Here’s a tip for those who want a filling Japanese meal on the cheap: try visiting a university cafeteria. Most university grounds, and thus, their cafeterias, are open to the public (although when in doubt, it’s best to ask). Forget the stigma often associated with cafeteria food. Where else can you get a lunch set (teishoku) for as low as 410 yen, or ramen for 360 yen? While expecting Michelin-quality food is out of the question, these school lunches are tasty, inexpensive, and possibly even healthy, as you get a balance of meat, carbohydrates, and vegetables. Since it’s a cafeteria, service is also quick and efficient.
Let me introduce the Chuo Refectory, one of the cafeterias at Japan’s number-one university, the University of Tokyo. The cafeteria is located underground, so it’s easy for its entrances to go unnoticed. Take the downward-leading stairs you’ll see near Yasuda Auditorium, the famous clock tower that’s an icon of the university, to enter the Chuo Refectory. You can order at the counter or at the ticket vending machines.
The dishes of the day are displayed with their names; however, the signs only translate the names of the sets, which non-Japanese speakers may find inconvenient and not very helpful. For those with dietary restrictions, though, the signs do come with illustrations such as that of pigs or seafood. That means that you’ll at least get an idea of what’s in the food.
Set meals cost 410 yen-600 yen, and the menu varies regularly. The lunch menu may also be slightly different from the dinner menu, as a set called “Deluxe” is offered for dinner. The cheapest meal set tends to be the aptly-named Economy set, while the most expensive tends to be Wa-Tei, which refers to typical Japanese fare (as distinguished from the other sets, which may not necessarily feature Japanese food, instead having generic fried food or yoshoku, Japanized foreign food). All set meals come with miso soup, as well as a side dish or two.
The cafeteria also offers curry rice, soba, udon, and ramen. There’s currently only one pasta dish: carbonara. Side orders such as fruit, croquettes, or tofu are available.
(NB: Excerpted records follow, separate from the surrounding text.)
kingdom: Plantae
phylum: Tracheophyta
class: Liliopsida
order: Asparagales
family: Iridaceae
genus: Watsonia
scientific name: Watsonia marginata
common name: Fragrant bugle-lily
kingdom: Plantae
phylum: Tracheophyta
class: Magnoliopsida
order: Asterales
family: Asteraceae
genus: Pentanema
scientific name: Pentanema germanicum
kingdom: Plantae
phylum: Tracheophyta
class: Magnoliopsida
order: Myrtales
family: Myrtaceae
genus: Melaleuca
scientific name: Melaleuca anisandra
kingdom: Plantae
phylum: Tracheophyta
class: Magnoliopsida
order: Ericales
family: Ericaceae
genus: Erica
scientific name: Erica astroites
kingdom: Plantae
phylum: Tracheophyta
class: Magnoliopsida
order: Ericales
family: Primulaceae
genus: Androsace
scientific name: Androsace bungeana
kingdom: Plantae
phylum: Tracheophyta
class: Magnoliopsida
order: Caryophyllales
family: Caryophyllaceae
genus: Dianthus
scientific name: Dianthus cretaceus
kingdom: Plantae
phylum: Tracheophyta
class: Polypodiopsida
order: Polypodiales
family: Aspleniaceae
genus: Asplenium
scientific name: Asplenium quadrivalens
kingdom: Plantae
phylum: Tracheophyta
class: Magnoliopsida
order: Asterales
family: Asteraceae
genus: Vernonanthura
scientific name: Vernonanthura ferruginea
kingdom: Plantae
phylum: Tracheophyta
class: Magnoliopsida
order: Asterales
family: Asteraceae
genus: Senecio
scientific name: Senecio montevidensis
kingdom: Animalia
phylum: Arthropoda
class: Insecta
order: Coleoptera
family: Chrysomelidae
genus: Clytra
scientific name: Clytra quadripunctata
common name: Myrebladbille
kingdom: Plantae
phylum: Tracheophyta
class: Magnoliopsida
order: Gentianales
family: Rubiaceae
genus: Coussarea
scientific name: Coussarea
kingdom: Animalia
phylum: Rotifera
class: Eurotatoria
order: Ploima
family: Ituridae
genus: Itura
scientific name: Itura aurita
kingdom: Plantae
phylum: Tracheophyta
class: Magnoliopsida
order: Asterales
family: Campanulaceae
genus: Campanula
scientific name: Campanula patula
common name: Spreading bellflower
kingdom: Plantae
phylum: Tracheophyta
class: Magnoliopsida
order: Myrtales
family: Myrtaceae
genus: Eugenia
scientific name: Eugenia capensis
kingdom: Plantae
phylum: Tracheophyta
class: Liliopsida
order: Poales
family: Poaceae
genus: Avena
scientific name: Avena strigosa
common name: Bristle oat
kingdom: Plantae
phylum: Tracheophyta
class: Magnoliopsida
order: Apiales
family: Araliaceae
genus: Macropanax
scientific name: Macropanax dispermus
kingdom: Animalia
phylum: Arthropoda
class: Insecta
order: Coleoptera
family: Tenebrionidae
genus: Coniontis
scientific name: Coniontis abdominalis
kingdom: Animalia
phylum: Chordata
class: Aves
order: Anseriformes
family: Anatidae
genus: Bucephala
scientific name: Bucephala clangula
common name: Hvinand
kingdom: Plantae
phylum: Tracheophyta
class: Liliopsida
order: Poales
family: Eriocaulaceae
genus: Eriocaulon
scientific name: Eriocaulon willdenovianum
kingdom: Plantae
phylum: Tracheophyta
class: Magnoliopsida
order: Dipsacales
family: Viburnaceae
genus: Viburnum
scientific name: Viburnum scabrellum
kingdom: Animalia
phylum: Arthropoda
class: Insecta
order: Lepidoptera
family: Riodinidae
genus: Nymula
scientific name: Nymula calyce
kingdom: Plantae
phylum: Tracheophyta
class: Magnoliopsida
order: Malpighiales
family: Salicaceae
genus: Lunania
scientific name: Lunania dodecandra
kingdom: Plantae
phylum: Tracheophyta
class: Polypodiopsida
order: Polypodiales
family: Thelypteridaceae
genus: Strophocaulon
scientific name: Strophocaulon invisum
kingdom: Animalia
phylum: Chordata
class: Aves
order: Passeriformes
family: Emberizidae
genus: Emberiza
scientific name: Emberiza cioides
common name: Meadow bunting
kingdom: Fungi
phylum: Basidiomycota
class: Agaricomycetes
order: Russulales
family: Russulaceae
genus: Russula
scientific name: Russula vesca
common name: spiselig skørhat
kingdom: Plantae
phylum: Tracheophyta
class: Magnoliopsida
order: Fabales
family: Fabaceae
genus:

If you want to try something unique, I recommend the Akamon ramen. Yes, this cafeteria has its own signature dish, and it’s named after the university’s famous Akamon (red gate), which was built to celebrate the wedding of a Tokugawa shogun’s daughter and a feudal lord’s son.
The Akamon ramen is unlike your typical ramen – in fact, one look at it and you wouldn’t think that it’s ramen, as it looks more like some twist on spaghetti. Instead of broth, you get a thick, red, spicy sauce with ground pork, mushrooms, and bean sprouts. At 400 yen (or 340 yen for a half order), you get a large bowl of noodles swimming in that spicy sauce, and what’s even better is that you can’t find this ramen anywhere else.
If you want to make your own Akamon ramen, the university co-op, which is close to the Chuo Refectory, has a souvenir section where you can find the Akamon ramen sauce (noodles not included, though). It’s a popular souvenir that visitors to the university tend to take home.
The Chuo Refectory is open from 11am-9 pm on weekdays, and 11am-2 pm on Saturdays, Sundays, and national holidays. The University of Tokyo’s Hongo campus is about a 7-minute walk from Hongo-Sanchome on the Marunouchi or Toei Oedo Line, or Todai-mae on the Namboku Line. Be mindful of the fact that the cafeteria gets quite busy around 12 pm.